Page excerpt Block Start
The Holder agrees, by acceptance of this Warrant, that this Warrant and any
such
securities issuable
under this Warrant will
not
be sold or otherwise transferred unless
(i) a registration statement with respect to such transfer is effective under
the Act and any applicable state securities laws or (ii) such sale or transfer
is made pursuant to one or more exemptions from the Act.
(c) In
addition to the limitations set forth in Section 1 and in accordance with
the
legend on the first page hereof, this Warrant may not be sold, transferred,
assigned or hypothecated by the Holder except in compliance with the provisions
of the Act and the applicable state securities “blue sky” laws, and is so
transferable only upon the books of the Company which it shall cause to be
maintained for such purpose. The Company may treat the registered Holder
of this
Warrant as it appears on the Company’s books at any time as the Holder for all
purposes. The Company shall permit any Holder of a Warrant or its duly
authorized attorney, upon written request during ordinary business hours,
to
inspect and copy or make extracts from its books showing the registered Holders
of Warrant. All Warrants issued upon the transfer or assignment of this Warrant
will be dated the same date as this Warrant, and all rights of the holder
thereof shall be identical to those of the Holder unless, in each case,
otherwise prohibited by applicable law.
Page excerpt Block End
→ **What you should do**: Go on with the warrant transfer provisions, starting right after their last sentence. The data that comes after this has nothing to do with the warrant text.
Data section Block Start
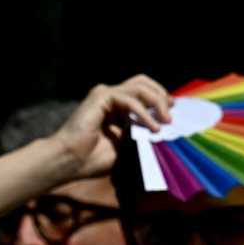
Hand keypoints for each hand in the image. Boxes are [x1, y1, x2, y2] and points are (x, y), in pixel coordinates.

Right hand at [50, 75, 172, 178]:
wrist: (69, 162)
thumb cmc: (93, 158)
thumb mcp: (127, 145)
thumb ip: (141, 133)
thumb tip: (164, 128)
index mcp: (117, 106)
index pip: (144, 92)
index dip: (161, 99)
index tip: (173, 113)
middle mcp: (111, 96)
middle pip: (143, 82)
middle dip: (161, 95)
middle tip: (170, 114)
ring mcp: (105, 94)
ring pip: (140, 87)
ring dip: (157, 103)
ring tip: (165, 122)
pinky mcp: (101, 97)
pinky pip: (130, 99)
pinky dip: (143, 113)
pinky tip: (152, 127)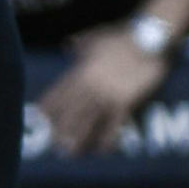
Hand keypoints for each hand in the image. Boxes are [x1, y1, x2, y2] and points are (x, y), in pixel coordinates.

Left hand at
Data section Block End
→ **Result for this task**:
(d) The
Holder has been afforded (i) the opportunity to ask such questions as it
has
deemed necessary of, and to receive answers from, representatives of the
Company
concerning the terms and conditions of the Warrants or the exercise of the
Warrants; and (ii) the opportunity to request such additional information
which
the Company possesses or can acquire without unreasonable effort or
expense.
(e) The
Holder did not (i) receive or review any advertisement, article, notice or
other
communication published in a newspaper or magazine or similar media or broadcast
over television or radio, whether closed circuit, or generally available;
or
(ii) attend any seminar, meeting or investor or other conference whose attendees
were, to such Holder’s knowledge, invited by any general solicitation or general
advertising.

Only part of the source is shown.